▸ Source data
/---
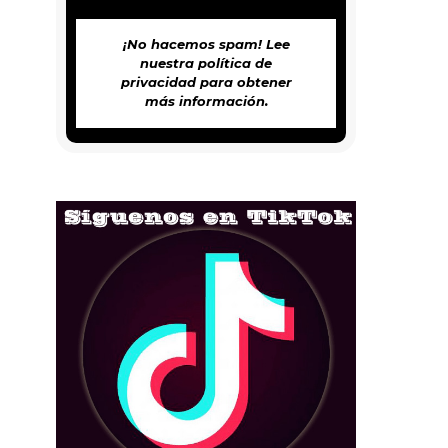
¡No hacemos spam! Lee
nuestra
política de
privacidad
para obtener
más información.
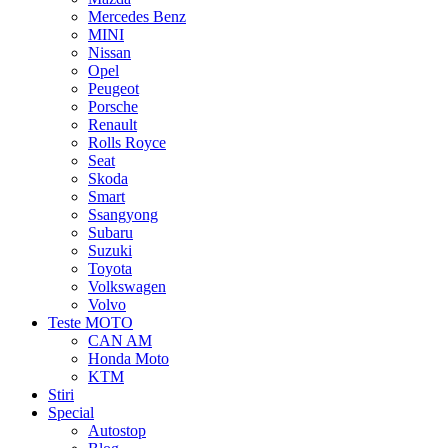
Mercedes Benz
MINI
Nissan
Opel
Peugeot
Porsche
Renault
Rolls Royce
Seat
Skoda
Smart
Ssangyong
Subaru
Suzuki
Toyota
Volkswagen
Volvo
Teste MOTO
CAN AM
Honda Moto
KTM
Stiri
Special
Autostop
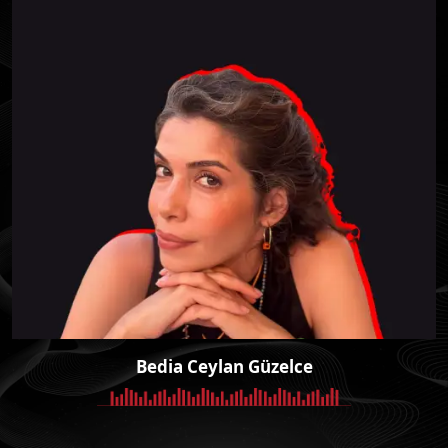
Bedia Ceylan Güzelce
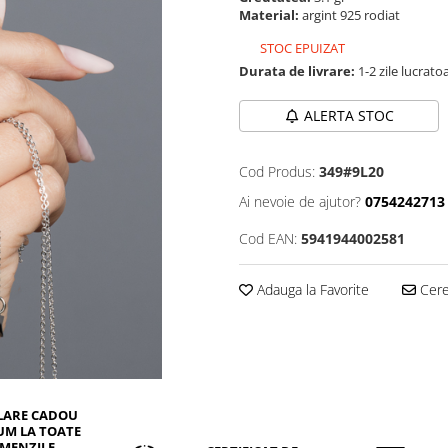
Material:
argint 925 rodiat
STOC EPUIZAT
Durata de livrare:
1-2 zile lucrato
ALERTA STOC
Cod Produs:
349#9L20
Ai nevoie de ajutor?
0754242713
Cod EAN:
5941944002581
Adauga la Favorite
Cere 
LARE CADOU
UM LA TOATE
MENZILE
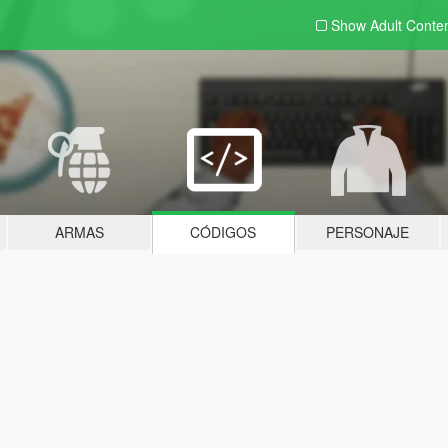
Show Adult
Conte
ARMAS
CÓDIGOS
PERSONAJE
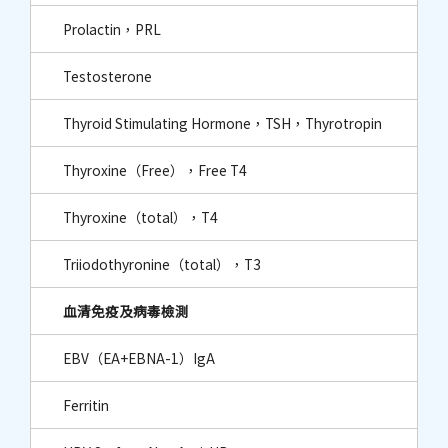
Prolactin，PRL
Testosterone
Thyroid Stimulating Hormone，TSH，Thyrotropin
Thyroxine（Free），Free T4
Thyroxine（total），T4
Triiodothyronine（total），T3
血清免疫及病毒檢測
EBV（EA+EBNA-1）IgA
Ferritin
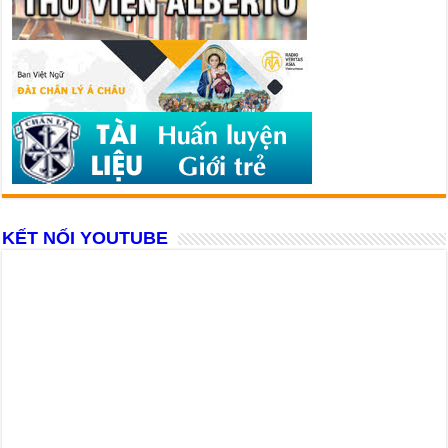
KẾT NỐI YOUTUBE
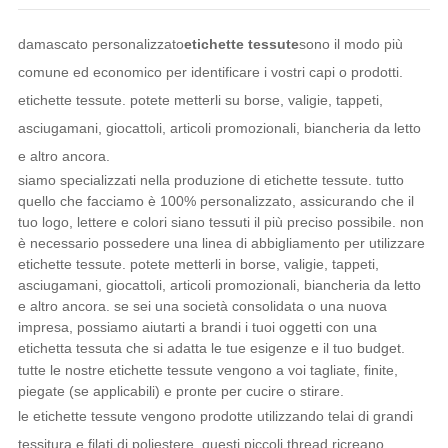
damascato personalizzato
etichette tessute
sono il modo più
comune ed economico per identificare i vostri capi o prodotti.
etichette tessute. potete metterli su borse, valigie, tappeti,
asciugamani, giocattoli, articoli promozionali, biancheria da letto
e altro ancora.
siamo specializzati nella produzione di etichette tessute. tutto
quello che facciamo è 100% personalizzato, assicurando che il
tuo logo, lettere e colori siano tessuti il ​​più preciso possibile. non
è necessario possedere una linea di abbigliamento per utilizzare
etichette tessute. potete metterli in borse, valigie, tappeti,
asciugamani, giocattoli, articoli promozionali, biancheria da letto
e altro ancora. se sei una società consolidata o una nuova
impresa, possiamo aiutarti a brandi i tuoi oggetti con una
etichetta tessuta che si adatta le tue esigenze e il tuo budget.
tutte le nostre etichette tessute vengono a voi tagliate, finite,
piegate (se applicabili) e pronte per cucire o stirare.
le etichette tessute vengono prodotte utilizzando telai di grandi
tessitura e filati di poliestere. questi piccoli thread ricreano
\---
▸ Your instructions
Please rewrite the text of the records above with "Volvo" changed to "Volvo Cars" and everything else left as it is. Don't include the pictures in your answer.

▸ Answer to this problem
¡No hacemos spam! Lee
nuestra
política de
privacidad
para obtener
más información.
Mercedes Benz
MINI
Nissan
Opel
Peugeot
Porsche
Renault
Rolls Royce
Seat
Skoda
Smart
Ssangyong
Subaru
Suzuki
Toyota
Volkswagen
Volvo Cars
Teste MOTO
CAN AM
Honda Moto
KTM
Stiri
Special
Autostop
Bedia Ceylan Güzelce
Material:
argint 925 rodiat
STOC EPUIZAT
Durata de livrare:
1-2 zile lucrato
ALERTA STOC
Cod Produs:
349#9L20
Ai nevoie de ajutor?
0754242713
Cod EAN:
5941944002581
Adauga la Favorite
Cere 
LARE CADOU
UM LA TOATE
MENZILE
Show Adult
Conte
ARMAS
CÓDIGOS
PERSONAJE
Prolactin，PRL
Testosterone
Thyroid Stimulating Hormone，TSH，Thyrotropin
Thyroxine（Free），Free T4
Thyroxine（total），T4
Triiodothyronine（total），T3
血清免疫及病毒檢測
EBV（EA+EBNA-1）IgA
Ferritin
KẾT NỐI YOUTUBE
damascato personalizzato
etichette tessute
sono il modo più
comune ed economico per identificare i vostri capi o prodotti.
etichette tessute. potete metterli su borse, valigie, tappeti,
asciugamani, giocattoli, articoli promozionali, biancheria da letto
e altro ancora.
siamo specializzati nella produzione di etichette tessute. tutto
quello che facciamo è 100% personalizzato, assicurando che il
tuo logo, lettere e colori siano tessuti il ​​più preciso possibile. non
è necessario possedere una linea di abbigliamento per utilizzare
etichette tessute. potete metterli in borse, valigie, tappeti,
asciugamani, giocattoli, articoli promozionali, biancheria da letto
e altro ancora. se sei una società consolidata o una nuova
impresa, possiamo aiutarti a brandi i tuoi oggetti con una
etichetta tessuta che si adatta le tue esigenze e il tuo budget.
tutte le nostre etichette tessute vengono a voi tagliate, finite,
piegate (se applicabili) e pronte per cucire o stirare.
le etichette tessute vengono prodotte utilizzando telai di grandi
tessitura e filati di poliestere. questi piccoli thread ricreano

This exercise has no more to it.